Looking at their comments about the cause for slowdown on some systems for Ripley's Believe it or Not:
"The Whitestar chipset that the original Ripley's table ran on requires about twice as many cycles per frame to emulate as the WPC chipset used by the other tables."
I think they actually emulate the ROMs used by the table, which control everything the table does. Ripley's table is heavier on the CPU, and as a result it's the only table on my iPhone 4 that doesn't run at 60fps (feels more like 20-30).
Unfortunate as that is, Ripley's still runs better than just about every table from Zen Pinball on my iPhone lol, so at least there's that. Zen's tables seem to really need 4S or iPad 2 level hardware.
So I think they did an incredible job making sure the tables run very smoothly on supported hardware.
Does anybody else find the ball physics on iOS to be unrealistic? I played Williams Collection on 3DS and the ball physics were close to perfect. (Maybe it's my crappy iPad 1)

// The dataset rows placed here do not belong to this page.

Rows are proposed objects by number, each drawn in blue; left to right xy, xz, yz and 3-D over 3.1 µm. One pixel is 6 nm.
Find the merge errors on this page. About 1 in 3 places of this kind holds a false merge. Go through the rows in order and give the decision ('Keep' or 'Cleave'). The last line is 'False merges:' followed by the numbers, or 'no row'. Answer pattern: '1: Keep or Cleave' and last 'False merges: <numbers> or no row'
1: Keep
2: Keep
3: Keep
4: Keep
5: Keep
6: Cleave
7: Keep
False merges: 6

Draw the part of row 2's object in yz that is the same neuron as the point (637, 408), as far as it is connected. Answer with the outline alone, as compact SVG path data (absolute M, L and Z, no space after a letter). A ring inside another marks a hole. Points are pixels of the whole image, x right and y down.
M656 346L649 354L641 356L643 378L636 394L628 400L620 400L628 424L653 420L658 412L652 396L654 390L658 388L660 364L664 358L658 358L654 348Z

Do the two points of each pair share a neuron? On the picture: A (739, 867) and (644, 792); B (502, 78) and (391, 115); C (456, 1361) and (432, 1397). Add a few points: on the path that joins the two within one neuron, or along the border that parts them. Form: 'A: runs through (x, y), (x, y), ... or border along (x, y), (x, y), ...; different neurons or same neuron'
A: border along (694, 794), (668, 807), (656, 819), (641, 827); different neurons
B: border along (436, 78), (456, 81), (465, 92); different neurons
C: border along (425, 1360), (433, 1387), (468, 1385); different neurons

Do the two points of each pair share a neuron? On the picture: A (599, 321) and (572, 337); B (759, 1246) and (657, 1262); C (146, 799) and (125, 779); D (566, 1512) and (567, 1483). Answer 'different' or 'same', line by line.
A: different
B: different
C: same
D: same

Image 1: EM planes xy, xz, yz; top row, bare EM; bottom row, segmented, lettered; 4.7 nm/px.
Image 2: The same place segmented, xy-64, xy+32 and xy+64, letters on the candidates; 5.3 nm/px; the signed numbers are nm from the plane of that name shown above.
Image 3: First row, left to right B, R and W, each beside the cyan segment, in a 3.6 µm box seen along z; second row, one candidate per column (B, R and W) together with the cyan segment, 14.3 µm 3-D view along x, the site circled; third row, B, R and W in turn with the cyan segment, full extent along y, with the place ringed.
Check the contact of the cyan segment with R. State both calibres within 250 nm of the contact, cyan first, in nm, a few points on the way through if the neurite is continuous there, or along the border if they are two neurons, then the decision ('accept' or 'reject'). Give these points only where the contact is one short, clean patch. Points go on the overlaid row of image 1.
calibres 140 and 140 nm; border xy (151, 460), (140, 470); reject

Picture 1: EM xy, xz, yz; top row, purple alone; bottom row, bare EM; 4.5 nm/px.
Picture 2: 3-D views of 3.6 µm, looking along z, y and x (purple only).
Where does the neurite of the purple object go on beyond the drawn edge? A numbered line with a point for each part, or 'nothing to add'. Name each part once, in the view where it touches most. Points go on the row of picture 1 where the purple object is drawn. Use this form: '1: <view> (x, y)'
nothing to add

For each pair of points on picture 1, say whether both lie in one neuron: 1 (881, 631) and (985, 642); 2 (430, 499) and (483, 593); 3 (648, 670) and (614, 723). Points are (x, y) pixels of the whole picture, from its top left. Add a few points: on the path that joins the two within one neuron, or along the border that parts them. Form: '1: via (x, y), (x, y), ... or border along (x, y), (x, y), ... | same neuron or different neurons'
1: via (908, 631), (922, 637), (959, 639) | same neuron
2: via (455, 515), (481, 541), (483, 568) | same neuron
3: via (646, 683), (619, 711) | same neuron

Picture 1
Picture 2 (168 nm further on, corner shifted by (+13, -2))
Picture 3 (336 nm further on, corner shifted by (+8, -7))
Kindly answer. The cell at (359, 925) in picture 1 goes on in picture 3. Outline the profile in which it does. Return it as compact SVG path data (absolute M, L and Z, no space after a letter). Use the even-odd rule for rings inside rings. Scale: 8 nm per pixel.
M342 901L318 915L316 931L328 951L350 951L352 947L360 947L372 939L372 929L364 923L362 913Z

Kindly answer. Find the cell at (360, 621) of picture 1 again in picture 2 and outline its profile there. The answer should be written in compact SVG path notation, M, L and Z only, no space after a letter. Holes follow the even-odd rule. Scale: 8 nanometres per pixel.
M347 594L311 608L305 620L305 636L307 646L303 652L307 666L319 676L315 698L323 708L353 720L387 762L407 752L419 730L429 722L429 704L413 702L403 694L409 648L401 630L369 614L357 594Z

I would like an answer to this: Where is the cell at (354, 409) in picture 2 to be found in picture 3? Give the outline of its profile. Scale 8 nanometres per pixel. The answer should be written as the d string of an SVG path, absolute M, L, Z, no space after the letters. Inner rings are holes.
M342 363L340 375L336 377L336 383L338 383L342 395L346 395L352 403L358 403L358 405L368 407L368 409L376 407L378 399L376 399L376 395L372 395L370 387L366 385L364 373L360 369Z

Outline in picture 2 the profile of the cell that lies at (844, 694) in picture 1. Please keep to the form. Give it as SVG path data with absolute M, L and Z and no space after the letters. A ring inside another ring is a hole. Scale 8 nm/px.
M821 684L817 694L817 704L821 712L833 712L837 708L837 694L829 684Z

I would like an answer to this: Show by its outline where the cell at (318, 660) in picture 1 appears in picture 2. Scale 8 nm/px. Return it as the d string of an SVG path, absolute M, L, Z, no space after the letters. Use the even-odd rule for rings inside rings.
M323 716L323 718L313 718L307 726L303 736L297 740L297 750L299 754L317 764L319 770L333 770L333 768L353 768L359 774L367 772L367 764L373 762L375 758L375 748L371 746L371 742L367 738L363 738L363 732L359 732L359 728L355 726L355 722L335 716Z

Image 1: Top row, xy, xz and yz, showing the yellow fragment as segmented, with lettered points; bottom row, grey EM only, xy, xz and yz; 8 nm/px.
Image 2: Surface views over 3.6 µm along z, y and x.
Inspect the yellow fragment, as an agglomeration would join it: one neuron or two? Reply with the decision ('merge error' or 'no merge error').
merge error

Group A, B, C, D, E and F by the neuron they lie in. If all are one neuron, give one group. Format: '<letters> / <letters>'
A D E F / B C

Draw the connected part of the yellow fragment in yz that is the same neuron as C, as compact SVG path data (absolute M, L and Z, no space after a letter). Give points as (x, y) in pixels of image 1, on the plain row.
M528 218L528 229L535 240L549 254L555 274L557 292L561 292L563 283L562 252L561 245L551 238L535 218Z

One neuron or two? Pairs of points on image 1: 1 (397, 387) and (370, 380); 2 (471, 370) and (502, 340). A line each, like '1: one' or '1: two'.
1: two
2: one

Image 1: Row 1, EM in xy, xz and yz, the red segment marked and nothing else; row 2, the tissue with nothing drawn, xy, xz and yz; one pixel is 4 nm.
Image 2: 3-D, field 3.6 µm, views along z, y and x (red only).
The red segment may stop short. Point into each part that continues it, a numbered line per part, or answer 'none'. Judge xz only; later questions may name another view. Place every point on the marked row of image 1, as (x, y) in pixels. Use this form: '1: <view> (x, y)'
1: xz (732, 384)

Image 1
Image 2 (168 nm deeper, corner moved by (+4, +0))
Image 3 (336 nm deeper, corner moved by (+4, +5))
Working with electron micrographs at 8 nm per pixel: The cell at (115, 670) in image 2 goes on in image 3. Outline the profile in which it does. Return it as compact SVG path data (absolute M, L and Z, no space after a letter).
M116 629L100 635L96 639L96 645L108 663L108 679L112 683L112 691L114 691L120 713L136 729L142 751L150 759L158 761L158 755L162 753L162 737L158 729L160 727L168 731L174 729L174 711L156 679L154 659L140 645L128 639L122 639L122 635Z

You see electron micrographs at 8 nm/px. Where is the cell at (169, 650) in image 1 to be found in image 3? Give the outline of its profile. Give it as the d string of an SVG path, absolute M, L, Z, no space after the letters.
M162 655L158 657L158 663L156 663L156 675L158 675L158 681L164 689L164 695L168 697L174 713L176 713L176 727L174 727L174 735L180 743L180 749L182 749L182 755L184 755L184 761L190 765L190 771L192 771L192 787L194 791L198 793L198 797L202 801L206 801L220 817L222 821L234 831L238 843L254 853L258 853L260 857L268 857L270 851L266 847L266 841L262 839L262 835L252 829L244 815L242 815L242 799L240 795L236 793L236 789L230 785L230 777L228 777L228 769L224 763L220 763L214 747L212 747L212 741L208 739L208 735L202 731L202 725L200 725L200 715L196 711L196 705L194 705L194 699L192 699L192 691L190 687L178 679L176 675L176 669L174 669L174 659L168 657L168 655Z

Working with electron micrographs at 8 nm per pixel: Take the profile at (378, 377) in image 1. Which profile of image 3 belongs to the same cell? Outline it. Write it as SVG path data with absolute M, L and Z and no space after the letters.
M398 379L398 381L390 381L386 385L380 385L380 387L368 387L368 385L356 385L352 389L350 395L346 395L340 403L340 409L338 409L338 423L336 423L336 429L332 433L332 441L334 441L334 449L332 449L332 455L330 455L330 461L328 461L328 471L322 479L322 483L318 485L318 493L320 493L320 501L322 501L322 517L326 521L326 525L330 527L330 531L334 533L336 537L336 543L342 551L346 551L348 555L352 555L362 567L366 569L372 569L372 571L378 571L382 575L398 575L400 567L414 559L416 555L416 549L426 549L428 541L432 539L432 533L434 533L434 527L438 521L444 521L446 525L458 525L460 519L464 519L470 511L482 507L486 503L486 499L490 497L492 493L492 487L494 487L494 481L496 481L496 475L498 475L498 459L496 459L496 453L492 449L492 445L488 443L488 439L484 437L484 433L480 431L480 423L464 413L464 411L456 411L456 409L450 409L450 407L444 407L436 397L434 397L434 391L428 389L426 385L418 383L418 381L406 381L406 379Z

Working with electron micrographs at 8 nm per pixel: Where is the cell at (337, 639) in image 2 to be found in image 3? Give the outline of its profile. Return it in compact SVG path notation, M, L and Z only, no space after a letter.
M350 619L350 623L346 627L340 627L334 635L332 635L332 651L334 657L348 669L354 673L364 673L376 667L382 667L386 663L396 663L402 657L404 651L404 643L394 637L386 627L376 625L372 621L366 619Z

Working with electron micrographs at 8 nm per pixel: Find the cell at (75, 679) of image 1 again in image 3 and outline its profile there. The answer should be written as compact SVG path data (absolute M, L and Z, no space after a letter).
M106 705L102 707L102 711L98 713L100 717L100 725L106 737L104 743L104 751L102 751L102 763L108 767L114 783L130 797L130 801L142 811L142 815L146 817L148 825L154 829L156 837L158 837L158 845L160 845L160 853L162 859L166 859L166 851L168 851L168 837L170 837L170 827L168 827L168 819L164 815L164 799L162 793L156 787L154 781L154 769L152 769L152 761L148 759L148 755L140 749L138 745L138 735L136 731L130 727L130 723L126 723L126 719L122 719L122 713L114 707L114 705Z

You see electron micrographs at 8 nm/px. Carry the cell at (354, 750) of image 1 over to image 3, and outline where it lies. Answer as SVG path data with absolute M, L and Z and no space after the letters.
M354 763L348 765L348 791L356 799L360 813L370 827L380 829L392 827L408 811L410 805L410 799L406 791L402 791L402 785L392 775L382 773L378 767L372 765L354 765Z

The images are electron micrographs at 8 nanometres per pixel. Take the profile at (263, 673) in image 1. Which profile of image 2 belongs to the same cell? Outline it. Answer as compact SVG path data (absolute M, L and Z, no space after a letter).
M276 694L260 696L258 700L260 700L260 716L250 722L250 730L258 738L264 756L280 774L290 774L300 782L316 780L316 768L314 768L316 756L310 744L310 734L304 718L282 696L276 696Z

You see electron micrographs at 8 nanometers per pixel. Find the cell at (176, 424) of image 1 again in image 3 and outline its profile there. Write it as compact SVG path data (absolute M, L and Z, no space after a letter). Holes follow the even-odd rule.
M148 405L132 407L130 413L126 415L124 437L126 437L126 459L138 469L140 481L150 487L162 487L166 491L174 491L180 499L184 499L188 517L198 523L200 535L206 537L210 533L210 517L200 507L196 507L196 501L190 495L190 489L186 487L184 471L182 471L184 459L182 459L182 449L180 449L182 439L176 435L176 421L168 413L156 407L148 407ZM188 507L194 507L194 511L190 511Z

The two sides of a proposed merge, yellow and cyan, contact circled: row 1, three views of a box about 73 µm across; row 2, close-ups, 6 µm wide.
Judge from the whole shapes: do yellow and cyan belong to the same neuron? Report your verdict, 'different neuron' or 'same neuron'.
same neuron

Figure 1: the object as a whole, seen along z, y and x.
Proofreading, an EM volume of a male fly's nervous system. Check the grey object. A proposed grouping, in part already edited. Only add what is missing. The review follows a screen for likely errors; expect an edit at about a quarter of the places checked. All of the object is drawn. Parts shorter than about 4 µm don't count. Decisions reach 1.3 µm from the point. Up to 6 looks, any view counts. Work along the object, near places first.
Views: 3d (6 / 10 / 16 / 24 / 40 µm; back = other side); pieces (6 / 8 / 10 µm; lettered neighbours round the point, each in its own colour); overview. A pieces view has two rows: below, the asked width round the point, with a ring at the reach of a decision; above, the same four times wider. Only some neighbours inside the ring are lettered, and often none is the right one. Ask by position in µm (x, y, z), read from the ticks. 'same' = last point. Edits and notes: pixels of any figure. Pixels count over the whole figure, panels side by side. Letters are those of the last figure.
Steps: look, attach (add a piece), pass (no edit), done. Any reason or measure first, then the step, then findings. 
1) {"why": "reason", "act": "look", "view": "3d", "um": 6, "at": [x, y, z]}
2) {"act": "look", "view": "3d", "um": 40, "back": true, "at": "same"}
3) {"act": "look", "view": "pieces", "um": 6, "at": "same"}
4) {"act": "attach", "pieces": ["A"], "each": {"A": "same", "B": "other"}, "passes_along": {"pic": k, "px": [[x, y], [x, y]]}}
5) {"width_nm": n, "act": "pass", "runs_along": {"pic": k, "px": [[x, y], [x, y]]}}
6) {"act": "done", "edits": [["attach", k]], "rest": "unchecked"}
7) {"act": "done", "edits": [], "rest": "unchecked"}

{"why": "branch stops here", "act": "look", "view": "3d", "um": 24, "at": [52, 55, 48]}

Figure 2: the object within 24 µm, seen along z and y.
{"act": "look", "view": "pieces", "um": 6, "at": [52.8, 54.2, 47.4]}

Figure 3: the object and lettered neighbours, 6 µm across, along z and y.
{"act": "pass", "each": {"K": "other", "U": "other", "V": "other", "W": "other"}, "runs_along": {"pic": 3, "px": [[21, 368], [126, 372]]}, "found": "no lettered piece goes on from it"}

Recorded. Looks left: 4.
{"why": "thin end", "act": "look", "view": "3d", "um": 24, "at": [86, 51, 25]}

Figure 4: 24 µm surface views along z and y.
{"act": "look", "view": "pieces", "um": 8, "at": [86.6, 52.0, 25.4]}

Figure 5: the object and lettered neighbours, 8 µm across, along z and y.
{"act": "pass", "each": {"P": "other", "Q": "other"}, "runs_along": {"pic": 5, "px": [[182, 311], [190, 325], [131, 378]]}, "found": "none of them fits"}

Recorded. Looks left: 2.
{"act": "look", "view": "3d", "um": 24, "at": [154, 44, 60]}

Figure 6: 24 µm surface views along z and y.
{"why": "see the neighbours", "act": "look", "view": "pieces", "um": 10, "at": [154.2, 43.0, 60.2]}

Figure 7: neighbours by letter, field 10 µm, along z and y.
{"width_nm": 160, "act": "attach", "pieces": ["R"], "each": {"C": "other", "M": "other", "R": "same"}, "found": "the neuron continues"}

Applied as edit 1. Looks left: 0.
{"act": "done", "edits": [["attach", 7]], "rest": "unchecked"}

(Haven't kept up with this thread so preemptive apologies if this has been discussed before).
Most people feel the exact opposite from what I read, that they can't go back to Williams after this. The level of detail is also said to be higher in TPA than Williams (using the recent Medieval Madness trailer as a comparison).
Unrelated but interesting, a big question about their licenses is concerning the Stern license from what I read, and one of the developers had this to say about it:
Bobby King said:
We have the rights to re-create any Stern Electronics, Stern Pinball, Data East, or Sega table assuming that we can also secure any ancillary licenses that are needed. There's no waiting period to simulate the newer tables. In fact, we hope to someday release simultaneously digitally when Stern releases a new mechanical table, but we would need a lot of cooperation on the licensing side and the technical side to pull that off. Emulating the S.A.M. chip set is a technical hurdle. We're currently working with Stern to allow this emulation to be feasible on the current generation of hardware.
So their Stern license is really good from the sound of it, people were expecting it to only cover older tables.